『正徹物語』107篇

 道風・佐理・行成をば皮肉骨にあてたる、道風は骨髄にとほりたる体を書き、佐理は肉の体を書き、行成は皮の分を書きけるとかや。三人大略同時の者なり。道風が末つかたに佐理出で来、佐理の末つかたに行成は出で来しなり。伏見院は、道風・佐理が筆体を写し給へり。仮名は一向にみずからあそばし出だされたり。道風・行成などの仮名が、世間にいまも少々侍るは、ちくちくとしてねずみの足形のやうにありしなり。ひきつづけてうつくしく、ふくふくとしたる仮名は、伏見院のあそばし出だされたるなり。これより後は天下一向に御所むきをまなびけるなり。後伏見院・萩原法皇など、皆伏見の院のむきをあそばしけるなり。六条内府有房卿の筆跡、ことに伏見院の宸筆にちともたがひ侍らず。世間におほく見しらずして、伏見院とて秘蔵するなり。仮名が殊更よく似たるなり。久我の先祖にて侍る云々。禅林寺の中納言と初めはいひしなり。清水谷などもこの下より出でたる家なり。

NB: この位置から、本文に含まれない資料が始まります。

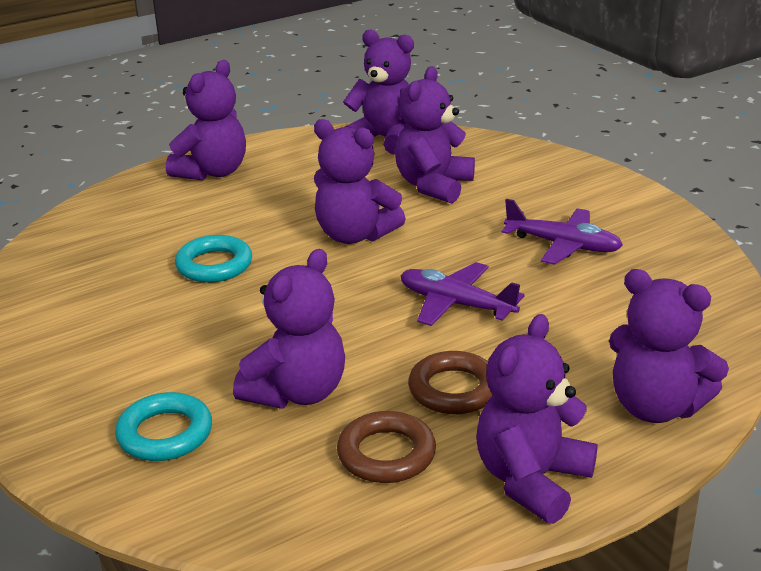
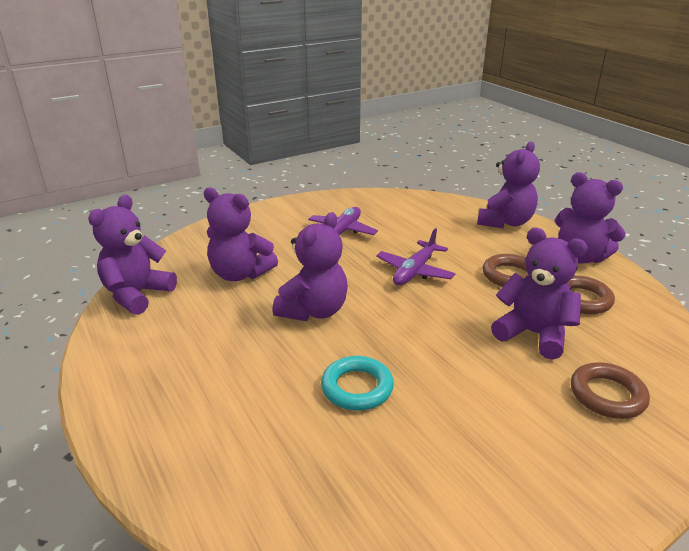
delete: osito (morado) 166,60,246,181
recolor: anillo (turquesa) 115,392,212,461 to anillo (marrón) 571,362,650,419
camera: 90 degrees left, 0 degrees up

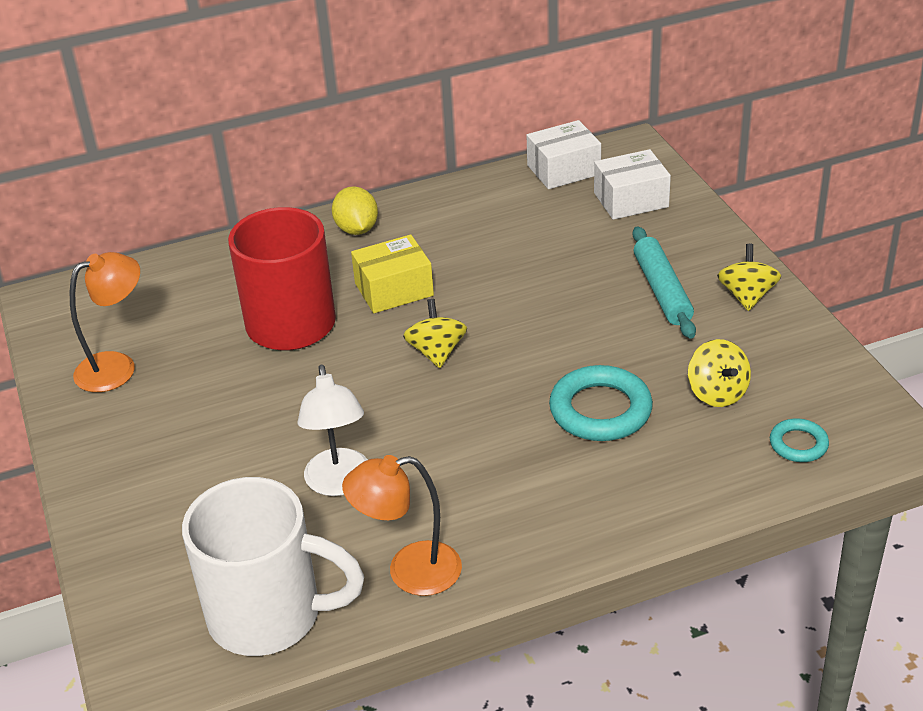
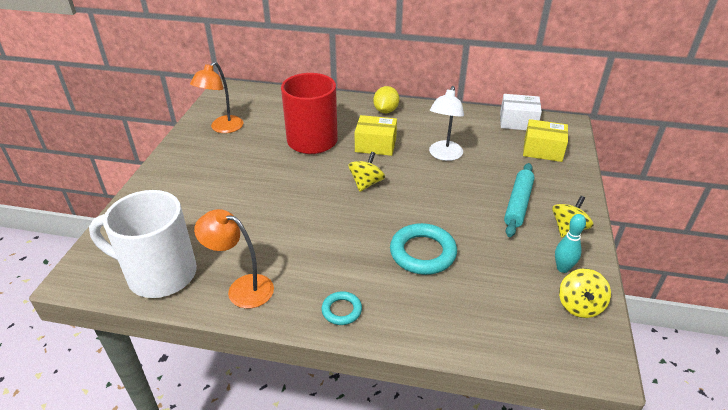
insert: bolo (turquesa) 555,214,586,273
move: lámpara (blanco) 297,365,368,496 to 429,86,464,161; peonza (amarillo) 688,339,751,407 to 559,268,611,318; anillo (turquesa) 770,418,829,462 to 322,291,362,325
recolor: caja (blanco) 594,149,671,220 to caja (amarillo) 523,119,568,162
rotate: lámpara (naranja) 70,252,140,392 = 190,61,243,133 120 degrees clockwise; taza (blanco) 182,477,365,656 = 89,190,197,298 150 degrees clockwise
camera: 30 degrees right, 0 degrees up

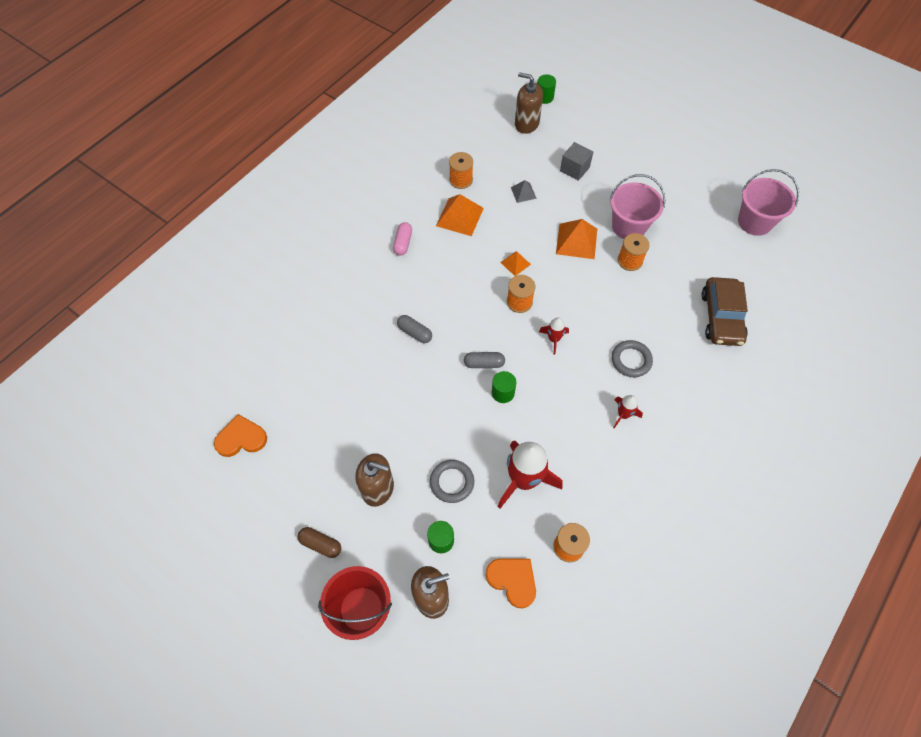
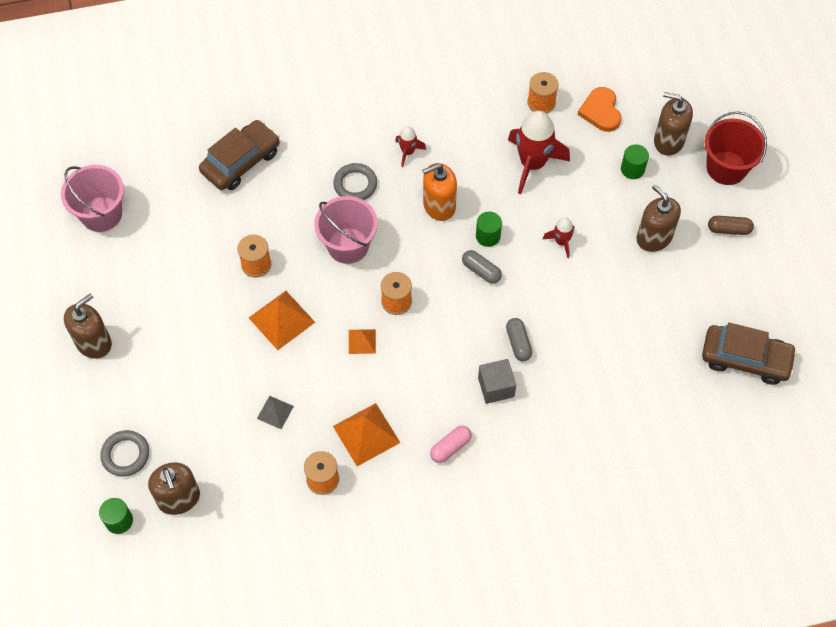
insert: dispensador de jabón (marrón) 64,294,112,359; dispensador de jabón (naranja) 422,163,457,221
move: anillo (gris) 430,460,474,503 to 100,430,149,477; cohete (rojo) 539,317,569,355 to 543,218,574,258; cubo (gris) 560,142,593,181 to 478,359,516,404; balde (rosa) 610,174,665,239 to 314,196,378,264
replace: corazón (naranja) 214,414,267,457 to coche (marrón) 702,323,797,385
rotate: cápsula (marrón) 298,527,341,558 = 708,216,754,235 60 degrees counterclockwise
camera: 140 degrees left, 0 degrees up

 道風・佐理も、漢朝の風を伝へて書きたり。伏見院の宸筆、和漢に通じたるものなり。子昴・即之などが書きたる物に引き合はせて見侍るに、筆づかひさらにかはらぬ物なり。仮令、床押板に和尚の三鋪一対、古銅の三具足置きて、みがきつけの屏風など立てたる座敷の体の様に、和漢の兼たるは、伏見院の宸筆なり。青蓮院御筆は、みす・すだれかけわたして、みがきつけの屏風障子に、何も日本の物ばかり置きたる体なり。後光厳院の御消息は、誠にならべてみれば、からびてけだかき所及ぶべき物にもあらず。仮令、後光厳院はうつくしき女房の几帳のかげに置きたる様なり。伏見院はよき男の装束を着て、南殿へすすみ出でたるやうなり。几帳のかげの女房は、内にてみるに、うつくしきやさしき物なり。されども晴に出でん事は、猶男の束帯たるは、けだかくじんじゃうなる様に、伏見院はあるなり。